Strain specific analysis of human APOE expression in homozygous B-hAPOE2, B-hAPOE3, and B-hAPOE4 mice by ELISA. Cortex and hippocampus were collected from wild-type C57BL/6JNifdc mice (+/+), homozygous B-hAPOE2 mice (H/H), B-hAPOE3 mice (H/H) and B-hAPOE4 mice (H/H) at 10-week-old and 6-month-old (n=4 each group, Female), and samples were then analyzed by ELISA with human-specific APOE ELISA kit (Abcam, ab233623). No human APOE was detected in wild-type mice.

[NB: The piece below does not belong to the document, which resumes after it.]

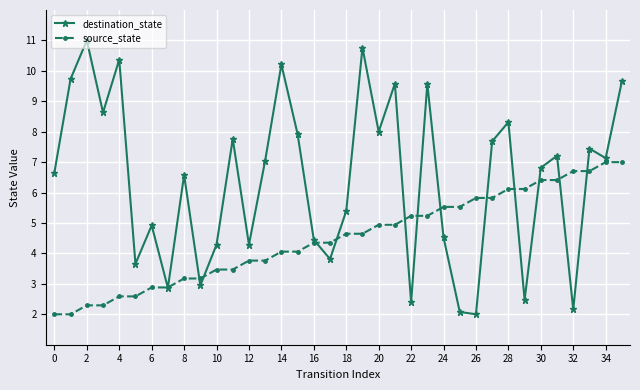

True or false: source_state and destination_state cross at least once.

True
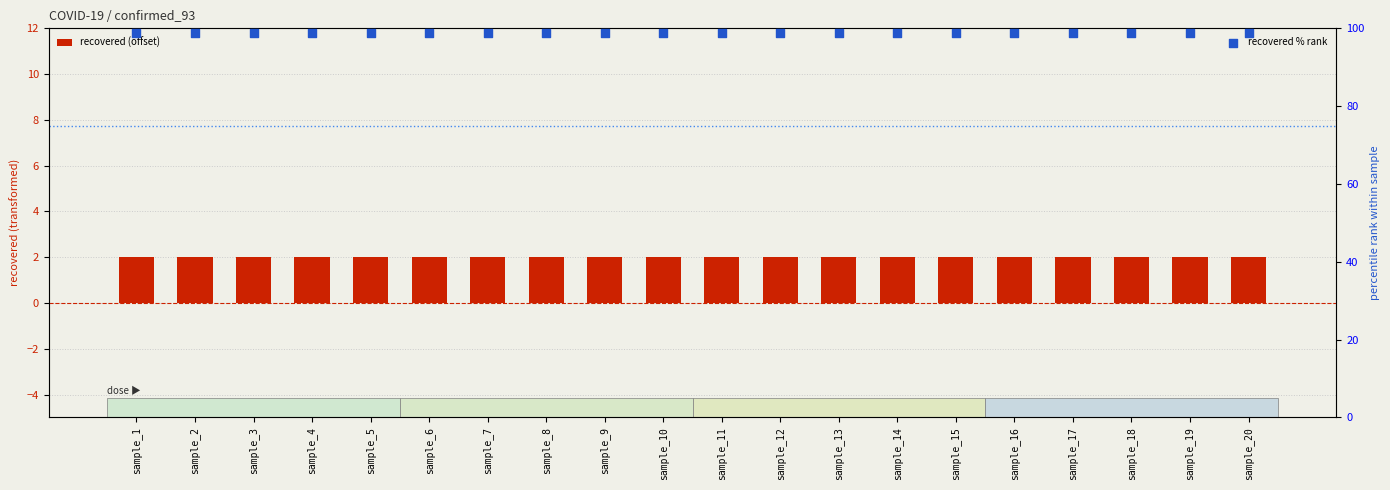

At which category is the sum across all series the highest?

sample_1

The inhibitory efficiency of the APOE4-targeted small nucleic acid drug in homozygous B-hAPOE4 mice. B-hAPOE4 mice were randomly divided into 2 groups (n=3, 10-week-old, male). The human APOE4-targeted nucleic acid drug (from literature, doi: 10.1016/j.neuron.2017.11.014) and αCSF (artificial cerebrospinal fluid) were administered to the mice individually. The mice were sacrificed on day 14, and the brains (cortex) were collected to detect the human APOE4 expression by qRT-PCR and ELISA. (A) The schematic diagram of experimental processing. (B) The expression of human APOE4 mRNA and APOE4 protein in cortex. The human APOE4 mRNA and APOE protein in the treatment group were significantly reduced compared to the control group. Values are expressed as mean ± SEM. Significance was determined by unpaired t-test. *P < 0.05, **P < 0.01, ***P < 0.001.